Textauszug:
▬▬▬▬▬▬
Die frühzeitigen, von Medizinern und Eltern betriebenen Eingriffe können erfolgreich sein in dem Sinne, dass sie zur Ausbildung einer stabilen Geschlechtsidentität führen.

Von den "Zufriedenen" ist wenig bekannt, erst allmählich versuchen Sexualwissenschaftlerinnen wie Hertha Richter-Appelt oder Katinka Schweizer, die am Klinikum Hamburg-Eppendorf forschen, das Dunkelfeld zu erhellen. Eine Umfrage unter 69 Betroffenen besagt, dass 72 Prozent zwar zufrieden mit der frühkindlichen Geschlechtszuweisung sind, aber nur 40 Prozent mit den Behandlungsergebnissen.

Handelt es sich um irreversible Eingriffe, sind die Folgen oft dramatisch, zumal sich manchmal erst in der Pubertät herausbildet, ob etwa ein auf weiblich getrimmtes Mädchen vielleicht doch eher ein Mann ist, dem die Stimme bricht und ein Bart wächst. Deshalb sind Ärzte heute erheblich zurückhaltender mit chirurgischen Korrekturen.

Der Kieler Pädiater Paul-Martin Holterhus fordert spezielle Zentren, die eine präzise Diagnostik und umfassende Beratung bereithalten. Er warnt allerdings auch vor der Strategie des Abwartens, denn auch die Nichtbehandlung kann irreversibel sein, etwa wenn Hormone vorenthalten werden oder eine "falsche" Gonade, was vorkommt, mutiert und einen Krebs entwickelt.
▬▬▬▬▬▬
Gespeicherte Einträge:
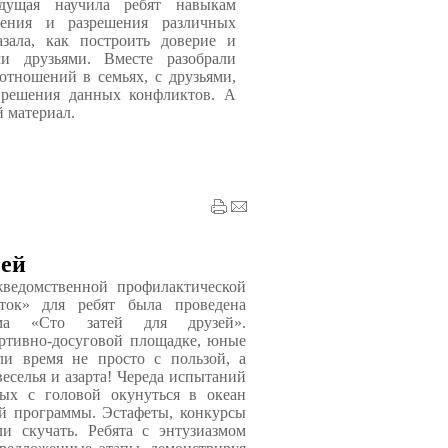
дущая научила ребят навыкам
щения и разрешения различных
азала, как построить доверие и
и друзьями. Вместе разобрали
тношений в семьях, с друзьями,
 решения данных конфликтов. А
 материал.
зей
ведомственной профилактической
ток» для ребят была проведена
мма «Сто затей для друзей».
ртивно-досуговой площадке, юные
ли время не просто с пользой, а
веселья и азарта! Череда испытаний
вых с головой окунуться в океан
ой программы. Эстафеты, конкурсы
ли скучать. Ребята с энтузиазмом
▬▬▬▬▬▬
Aufgabe: Setze den Text über frühkindliche Geschlechtszuweisung nach seinem letzten Satz fort. Die Daten spielen hierfür keine Rolle.

Antwort:
Diana Hartmann ist eine sogenannte AGS-Frau, die sich nicht hat operieren lassen und gegen chirurgische Anpassungen plädiert. Bei AGS bildet sich bei Mädchen beziehungsweise Frauen mit ansonsten unauffälligen Keimdrüsen aufgrund einer Stoffwechselstörung eine vergrößerte Klitoris aus. "Um meine Intersexualität zu entdecken, muss ich aber mein Sexualorgan behalten und damit umgehen lernen."

xy-Frauen

Bianca Claßen von der AGS-Elterninitiative sieht das anders und votiert für eine frühzeitige OP. "AGS-Mädchen", so ihre Erfahrung, "fühlen sich in der Regel auch als Mädchen." Sie räumt aber ein, dass sie einem Geschlecht zugeordnet werden können, nicht müssen.

Julia Marie Kriegler von der Elternvertretung der xy-Frauen schildert eindrucksvoll den Schock, den es für Eltern bedeutet, wenn nach der Geburt ihres Kindes gefragt wird, ob ein Junge oder ein Mädchen im Kinderwagen liegt und man keine eindeutige Antwort geben kann. "Wir konnten ein solches Kind einfach nicht denken", erinnert sie sich. Dann jedoch lernte sie, im sozialen Umfeld offensiv mit dem Problem umzugehen.

Viele Eltern, die weniger sorgsame Begleitung wie die Krieglers erfahren, fühlen sich betrogen, allein gelassen. "Unser Kind", sagt Kriegler, "wurde dann operiert." Aber obwohl sie sich die Entscheidung nicht hätte abnehmen lassen wollen, ahnt sie, "dass sich Intersexualität nicht einfach wegoperieren lässt".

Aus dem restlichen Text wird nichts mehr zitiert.